Welcome to this Repo I was not able to upload the train and test csv because it was too large. Predicting variety of wine based on country, review_title, review_description, designation, province, region_1, winery, year.
Step 1) Open train_model.ipynb/train_with_kfold.ipynb and change the location of train and test csv as you've kept in your directory.
Step 2) Run train_model.ipynb/train_with_kfold.ipynb, You'll get a prediction_for_testcsv which has all the predictions for the test data.
- If you dont want to run the file you can see the output in the 'train_model.ipynb'/'train_with_kfold.ipynb' file
- You can find the final predictions in 'predictions_for_testcsv.txt'/'preditionsKFOLD_for_testcsv.txt' file
Accuracy: 98% (can be viewed in the train_with_kfold.ipynb file)
So for this model I used NLP and neural networks to make the model.

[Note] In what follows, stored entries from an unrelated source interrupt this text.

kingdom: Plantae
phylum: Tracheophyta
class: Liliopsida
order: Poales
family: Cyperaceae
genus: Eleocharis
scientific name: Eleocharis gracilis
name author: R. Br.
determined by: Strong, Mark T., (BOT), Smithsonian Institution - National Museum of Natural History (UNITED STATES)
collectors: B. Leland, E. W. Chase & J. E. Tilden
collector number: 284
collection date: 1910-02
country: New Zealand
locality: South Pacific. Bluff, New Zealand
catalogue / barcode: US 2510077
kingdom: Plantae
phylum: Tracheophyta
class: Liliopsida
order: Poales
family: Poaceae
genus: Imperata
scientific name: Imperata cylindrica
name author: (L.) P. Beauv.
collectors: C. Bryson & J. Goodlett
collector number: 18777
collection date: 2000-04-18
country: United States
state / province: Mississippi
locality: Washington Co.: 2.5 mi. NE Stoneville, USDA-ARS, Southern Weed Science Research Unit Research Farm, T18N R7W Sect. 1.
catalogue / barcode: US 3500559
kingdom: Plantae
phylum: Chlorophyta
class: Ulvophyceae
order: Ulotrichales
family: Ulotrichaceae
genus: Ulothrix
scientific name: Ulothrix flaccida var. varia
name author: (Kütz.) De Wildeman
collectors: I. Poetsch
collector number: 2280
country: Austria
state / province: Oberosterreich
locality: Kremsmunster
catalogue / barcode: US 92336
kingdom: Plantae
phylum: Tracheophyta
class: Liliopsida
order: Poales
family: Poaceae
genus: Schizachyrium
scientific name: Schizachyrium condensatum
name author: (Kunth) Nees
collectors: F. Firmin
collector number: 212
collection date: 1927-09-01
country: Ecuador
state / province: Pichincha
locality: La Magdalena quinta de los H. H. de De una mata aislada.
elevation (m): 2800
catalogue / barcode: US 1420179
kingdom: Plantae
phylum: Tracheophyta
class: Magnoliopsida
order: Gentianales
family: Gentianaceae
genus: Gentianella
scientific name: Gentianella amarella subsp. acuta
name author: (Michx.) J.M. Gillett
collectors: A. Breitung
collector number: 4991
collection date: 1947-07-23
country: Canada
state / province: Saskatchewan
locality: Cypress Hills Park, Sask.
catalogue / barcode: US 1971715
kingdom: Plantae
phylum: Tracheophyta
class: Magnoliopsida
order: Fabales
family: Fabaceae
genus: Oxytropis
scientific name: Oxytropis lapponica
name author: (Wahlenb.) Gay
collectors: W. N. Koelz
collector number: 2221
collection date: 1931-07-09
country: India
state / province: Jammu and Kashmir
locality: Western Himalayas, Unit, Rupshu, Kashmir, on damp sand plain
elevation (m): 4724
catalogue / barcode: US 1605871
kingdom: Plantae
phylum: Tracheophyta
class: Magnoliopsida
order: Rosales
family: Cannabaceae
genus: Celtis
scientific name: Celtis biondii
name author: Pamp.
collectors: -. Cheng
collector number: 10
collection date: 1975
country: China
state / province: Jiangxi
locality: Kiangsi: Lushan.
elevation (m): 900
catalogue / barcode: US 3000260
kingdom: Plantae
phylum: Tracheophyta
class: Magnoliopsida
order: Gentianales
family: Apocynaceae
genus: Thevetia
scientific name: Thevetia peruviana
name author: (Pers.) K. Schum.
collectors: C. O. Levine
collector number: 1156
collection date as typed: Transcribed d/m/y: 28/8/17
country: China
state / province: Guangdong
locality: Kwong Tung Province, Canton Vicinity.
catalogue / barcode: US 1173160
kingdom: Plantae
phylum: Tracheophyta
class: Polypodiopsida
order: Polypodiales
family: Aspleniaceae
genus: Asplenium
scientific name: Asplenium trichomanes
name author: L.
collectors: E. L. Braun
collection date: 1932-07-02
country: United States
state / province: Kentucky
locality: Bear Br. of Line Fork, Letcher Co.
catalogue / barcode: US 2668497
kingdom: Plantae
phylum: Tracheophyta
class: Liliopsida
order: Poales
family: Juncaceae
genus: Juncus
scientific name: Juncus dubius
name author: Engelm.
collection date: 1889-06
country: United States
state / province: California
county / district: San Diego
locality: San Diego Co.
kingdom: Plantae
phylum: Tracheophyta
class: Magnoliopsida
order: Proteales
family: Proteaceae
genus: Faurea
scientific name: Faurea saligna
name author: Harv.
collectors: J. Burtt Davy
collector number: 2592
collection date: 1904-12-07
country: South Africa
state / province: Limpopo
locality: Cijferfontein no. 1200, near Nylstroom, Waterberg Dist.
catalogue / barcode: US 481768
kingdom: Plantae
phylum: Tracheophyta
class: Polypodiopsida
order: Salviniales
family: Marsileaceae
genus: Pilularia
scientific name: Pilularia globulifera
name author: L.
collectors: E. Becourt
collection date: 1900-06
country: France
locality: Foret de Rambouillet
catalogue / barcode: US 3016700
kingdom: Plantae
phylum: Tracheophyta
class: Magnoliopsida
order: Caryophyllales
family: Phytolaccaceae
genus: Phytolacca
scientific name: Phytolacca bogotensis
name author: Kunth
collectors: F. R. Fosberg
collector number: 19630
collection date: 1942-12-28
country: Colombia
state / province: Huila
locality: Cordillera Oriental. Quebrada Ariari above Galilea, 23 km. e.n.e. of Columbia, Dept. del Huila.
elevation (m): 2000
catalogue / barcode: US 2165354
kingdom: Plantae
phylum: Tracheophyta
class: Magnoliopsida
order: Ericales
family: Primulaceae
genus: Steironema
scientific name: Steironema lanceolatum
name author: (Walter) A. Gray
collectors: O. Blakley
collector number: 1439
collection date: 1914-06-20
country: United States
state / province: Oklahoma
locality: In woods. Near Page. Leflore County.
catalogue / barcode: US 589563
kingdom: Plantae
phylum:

I'll describe the things that I did sequentially.
- Loaded the data.
- Used re module to extract years from the review_title and appended into train dataframe.
- Removed the rows which didnt have years.
- Added blank space where ever no values were present in the train dataframe.
- Joined the columns (country, review_title, review_description, designation, province, region_1, winery, year) and made a new column that contained all these.
- Removed the stopwords but kept the year as string.
- Used TFIDF vectorization for this 'new' column.
- Extracted variety column and stored in variable.
- Made model from dense layers and also applied 5-KFold crossvalidation.
- Fitted the model and predicted the test cases.
Features used = country, review_title, review_description, designation, province, region_1, winery, year.
Insigths from data:
- A lot of wines are from 83 to 93 points.
- England and Austria are at the top pointer countries.
- Switzerland and England rank high for expensive wines.
- 9 people rated 'Bordeaux-style Red Blend' above 99 points.
- US is at the top of the list in number of wines produced.
- ALL THESE INSIGHTS ARE PLOTTED IN 'visualization.ipynb'.
Thank You for visiting